WRITTEN PROBLEM
Convert the listing below into a Markdown table with two columns, Row and Line. Put each non-blank line in its own row, numbered in order.

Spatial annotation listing

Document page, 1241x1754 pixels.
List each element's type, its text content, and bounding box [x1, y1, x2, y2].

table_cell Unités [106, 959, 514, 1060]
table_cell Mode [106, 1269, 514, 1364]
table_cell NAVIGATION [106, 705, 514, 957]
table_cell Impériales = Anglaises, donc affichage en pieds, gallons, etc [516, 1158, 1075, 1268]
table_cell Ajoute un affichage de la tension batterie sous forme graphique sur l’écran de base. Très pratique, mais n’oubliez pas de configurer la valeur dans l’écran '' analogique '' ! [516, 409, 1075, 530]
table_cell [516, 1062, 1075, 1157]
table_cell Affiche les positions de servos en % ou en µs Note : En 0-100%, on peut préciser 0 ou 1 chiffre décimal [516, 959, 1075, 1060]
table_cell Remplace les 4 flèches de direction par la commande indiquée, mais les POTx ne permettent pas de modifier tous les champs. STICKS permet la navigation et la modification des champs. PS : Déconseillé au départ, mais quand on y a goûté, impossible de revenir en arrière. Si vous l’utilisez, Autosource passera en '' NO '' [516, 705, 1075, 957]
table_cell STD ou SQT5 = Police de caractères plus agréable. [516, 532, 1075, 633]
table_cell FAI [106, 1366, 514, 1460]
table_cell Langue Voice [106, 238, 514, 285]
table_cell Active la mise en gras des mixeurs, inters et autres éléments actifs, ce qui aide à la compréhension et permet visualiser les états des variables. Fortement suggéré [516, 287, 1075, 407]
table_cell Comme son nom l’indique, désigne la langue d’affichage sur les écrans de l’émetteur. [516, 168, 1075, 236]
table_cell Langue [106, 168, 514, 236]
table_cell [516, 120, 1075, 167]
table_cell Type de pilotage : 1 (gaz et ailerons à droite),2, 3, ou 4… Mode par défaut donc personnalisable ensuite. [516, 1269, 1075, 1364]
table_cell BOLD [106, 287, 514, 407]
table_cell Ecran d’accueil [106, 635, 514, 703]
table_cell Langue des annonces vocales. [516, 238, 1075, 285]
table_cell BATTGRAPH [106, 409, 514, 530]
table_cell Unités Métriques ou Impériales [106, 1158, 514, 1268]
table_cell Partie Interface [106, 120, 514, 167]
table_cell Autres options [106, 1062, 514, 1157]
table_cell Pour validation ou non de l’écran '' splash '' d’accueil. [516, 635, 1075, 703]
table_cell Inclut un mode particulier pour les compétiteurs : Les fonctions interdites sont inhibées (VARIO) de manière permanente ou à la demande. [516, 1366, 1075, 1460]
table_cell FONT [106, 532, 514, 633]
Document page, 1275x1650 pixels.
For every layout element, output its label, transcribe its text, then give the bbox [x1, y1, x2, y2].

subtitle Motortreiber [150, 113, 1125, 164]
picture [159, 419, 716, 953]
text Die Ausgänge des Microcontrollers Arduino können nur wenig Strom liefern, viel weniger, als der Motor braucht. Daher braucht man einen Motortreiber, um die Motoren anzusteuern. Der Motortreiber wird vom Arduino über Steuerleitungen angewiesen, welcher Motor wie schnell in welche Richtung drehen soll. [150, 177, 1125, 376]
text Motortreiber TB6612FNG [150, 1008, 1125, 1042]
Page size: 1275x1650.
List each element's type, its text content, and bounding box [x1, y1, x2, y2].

EXERCISE SOLUTION
| Row | Line |
|---|---|
| 1 | Document page, 1241x1754 pixels. |
| 2 | List each element's type, its text content, and bounding box [x1, y1, x2, y2]. |
| 3 | table_cell Unités [106, 959, 514, 1060] |
| 4 | table_cell Mode [106, 1269, 514, 1364] |
| 5 | table_cell NAVIGATION [106, 705, 514, 957] |
| 6 | table_cell Impériales = Anglaises, donc affichage en pieds, gallons, etc [516, 1158, 1075, 1268] |
| 7 | table_cell Ajoute un affichage de la tension batterie sous forme graphique sur l’écran de base. Très pratique, mais n’oubliez pas de configurer la valeur dans l’écran '' analogique '' ! [516, 409, 1075, 530] |
| 8 | table_cell [516, 1062, 1075, 1157] |
| 9 | table_cell Affiche les positions de servos en % ou en µs Note : En 0-100%, on peut préciser 0 ou 1 chiffre décimal [516, 959, 1075, 1060] |
| 10 | table_cell Remplace les 4 flèches de direction par la commande indiquée, mais les POTx ne permettent pas de modifier tous les champs. STICKS permet la navigation et la modification des champs. PS : Déconseillé au départ, mais quand on y a goûté, impossible de revenir en arrière. Si vous l’utilisez, Autosource passera en '' NO '' [516, 705, 1075, 957] |
| 11 | table_cell STD ou SQT5 = Police de caractères plus agréable. [516, 532, 1075, 633] |
| 12 | table_cell FAI [106, 1366, 514, 1460] |
| 13 | table_cell Langue Voice [106, 238, 514, 285] |
| 14 | table_cell Active la mise en gras des mixeurs, inters et autres éléments actifs, ce qui aide à la compréhension et permet visualiser les états des variables. Fortement suggéré [516, 287, 1075, 407] |
| 15 | table_cell Comme son nom l’indique, désigne la langue d’affichage sur les écrans de l’émetteur. [516, 168, 1075, 236] |
| 16 | table_cell Langue [106, 168, 514, 236] |
| 17 | table_cell [516, 120, 1075, 167] |
| 18 | table_cell Type de pilotage : 1 (gaz et ailerons à droite),2, 3, ou 4… Mode par défaut donc personnalisable ensuite. [516, 1269, 1075, 1364] |
| 19 | table_cell BOLD [106, 287, 514, 407] |
| 20 | table_cell Ecran d’accueil [106, 635, 514, 703] |
| 21 | table_cell Langue des annonces vocales. [516, 238, 1075, 285] |
| 22 | table_cell BATTGRAPH [106, 409, 514, 530] |
| 23 | table_cell Unités Métriques ou Impériales [106, 1158, 514, 1268] |
| 24 | table_cell Partie Interface [106, 120, 514, 167] |
| 25 | table_cell Autres options [106, 1062, 514, 1157] |
| 26 | table_cell Pour validation ou non de l’écran '' splash '' d’accueil. [516, 635, 1075, 703] |
| 27 | table_cell Inclut un mode particulier pour les compétiteurs : Les fonctions interdites sont inhibées (VARIO) de manière permanente ou à la demande. [516, 1366, 1075, 1460] |
| 28 | table_cell FONT [106, 532, 514, 633] |
| 29 | Document page, 1275x1650 pixels. |
| 30 | For every layout element, output its label, transcribe its text, then give the bbox [x1, y1, x2, y2]. |
| 31 | subtitle Motortreiber [150, 113, 1125, 164] |
| 32 | picture [159, 419, 716, 953] |
| 33 | text Die Ausgänge des Microcontrollers Arduino können nur wenig Strom liefern, viel weniger, als der Motor braucht. Daher braucht man einen Motortreiber, um die Motoren anzusteuern. Der Motortreiber wird vom Arduino über Steuerleitungen angewiesen, welcher Motor wie schnell in welche Richtung drehen soll. [150, 177, 1125, 376] |
| 34 | text Motortreiber TB6612FNG [150, 1008, 1125, 1042] |
| 35 | Page size: 1275x1650. |
| 36 | List each element's type, its text content, and bounding box [x1, y1, x2, y2]. |